Do Sentence Transformers Learn Quasi-Geospatial Concepts from General Text?
Ilya Ilyankou, Aldo Lipani, Stefano Cavazzi, Xiaowei Gao, James Haworth
TL;DR
The paper addresses whether sentence transformers trained on general question-answering data can learn quasi-geospatial concepts from hiking-route descriptions. It builds a large, template-generated text corpus from OS Maps routes and uses embedding-based cosine similarity to match 20 hiking-related queries to route descriptions. Results show limited but present zero-shot signals (e.g., beginner or coastal versus urban patterns), with substantial variation across model architectures, indicating that pre-training and architecture shape geospatial understanding. The work highlights potential for geospatial text understanding in routing tasks and calls for more systematic, architecture-aware evaluation and richer textual representations of geospatial objects.
Abstract
Sentence transformers are language models designed to perform semantic search.
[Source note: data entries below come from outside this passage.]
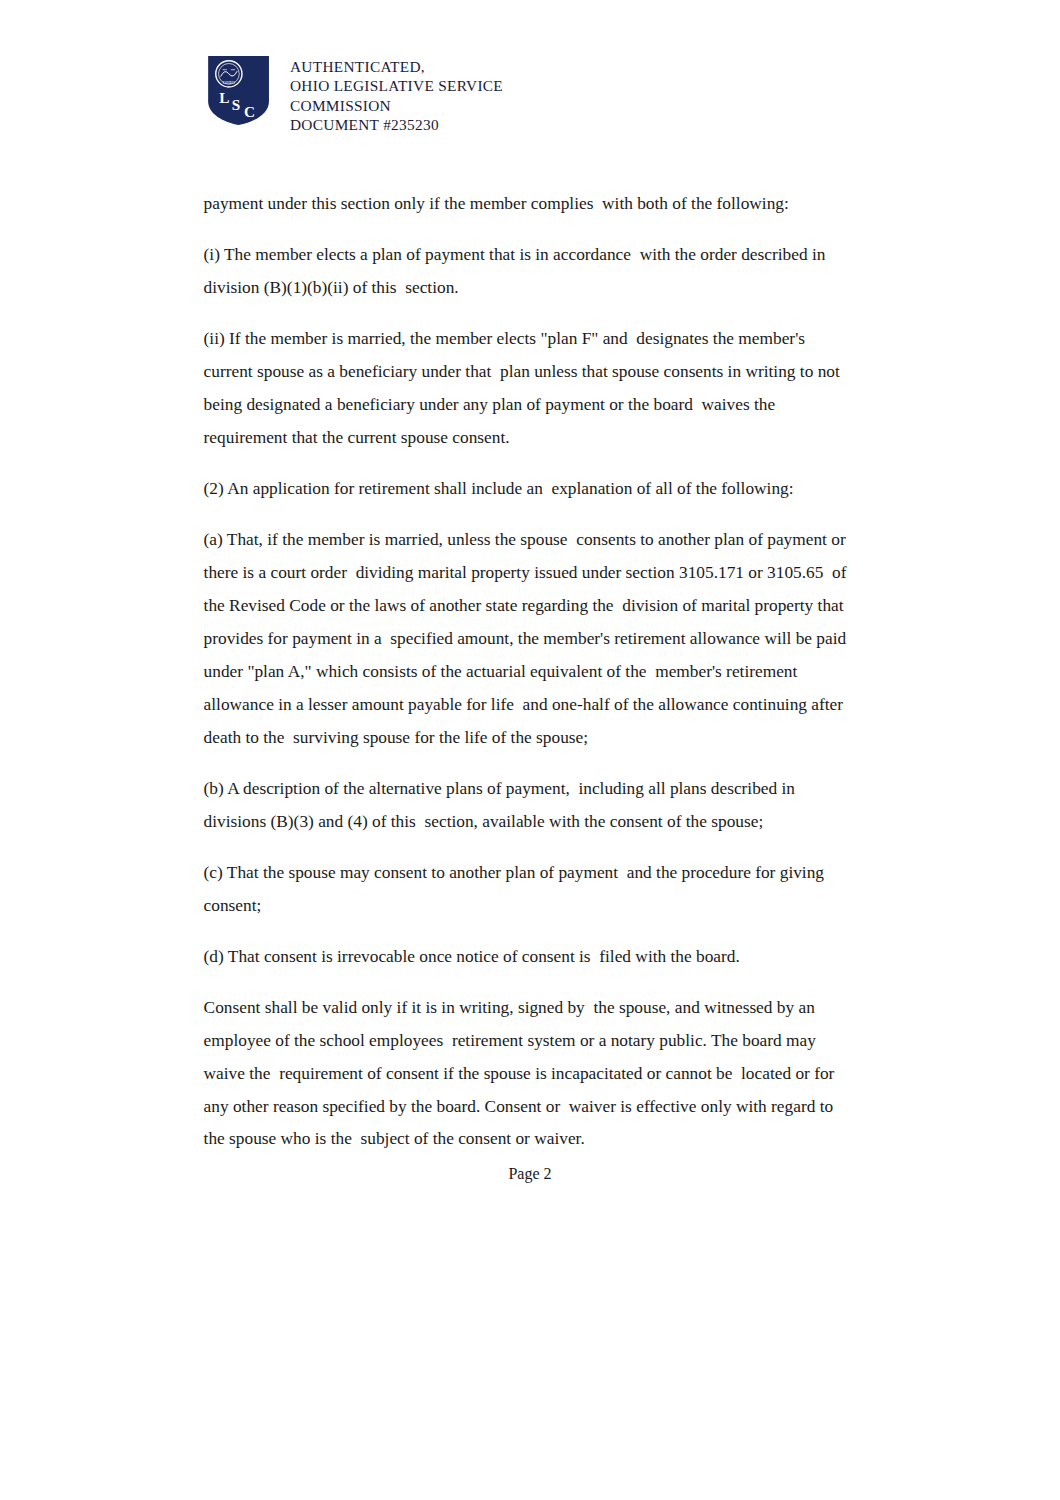OHIO L S C
AUTHENTICATED,
OHIO LEGISLATIVE SERVICE
COMMISSION
DOCUMENT #235230
payment under this section only if the member complies with both of the following:
(i) The member elects a plan of payment that is in accordance with the order described in division (B)(1)(b)(ii) of this section.
(ii) If the member is married, the member elects "plan F" and designates the member's current spouse as a beneficiary under that plan unless that spouse consents in writing to not being designated a beneficiary under any plan of payment or the board waives the requirement that the current spouse consent.
(2) An application for retirement shall include an explanation of all of the following:
(a) That, if the member is married, unless the spouse consents to another plan of payment or there is a court order dividing marital property issued under section 3105.171 or 3105.65 of the Revised Code or the laws of another state regarding the division of marital property that provides for payment in a specified amount, the member's retirement allowance will be paid under "plan A," which consists of the actuarial equivalent of the member's retirement allowance in a lesser amount payable for life and one-half of the allowance continuing after death to the surviving spouse for the life of the spouse;
(b) A description of the alternative plans of payment, including all plans described in divisions (B)(3) and (4) of this section, available with the consent of the spouse;
(c) That the spouse may consent to another plan of payment and the procedure for giving consent;
(d) That consent is irrevocable once notice of consent is filed with the board.
Consent shall be valid only if it is in writing, signed by the spouse, and witnessed by an employee of the school employees retirement system or a notary public. The board may waive the requirement of consent if the spouse is incapacitated or cannot be located or for any other reason specified by the board. Consent or waiver is effective only with regard to the spouse who is the subject of the consent or waiver.
Page 2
This study investigates the capacity of sentence transformers, fine-tuned on general question-answering datasets for asymmetric semantic search, to associate descriptions of human-generated routes across Great Britain with queries often used to describe hiking experiences. We find that sentence transformers have some zero-shot capabilities to understand quasi-geospatial concepts, such as route types and difficulty, suggesting their potential utility for routing recommendation systems.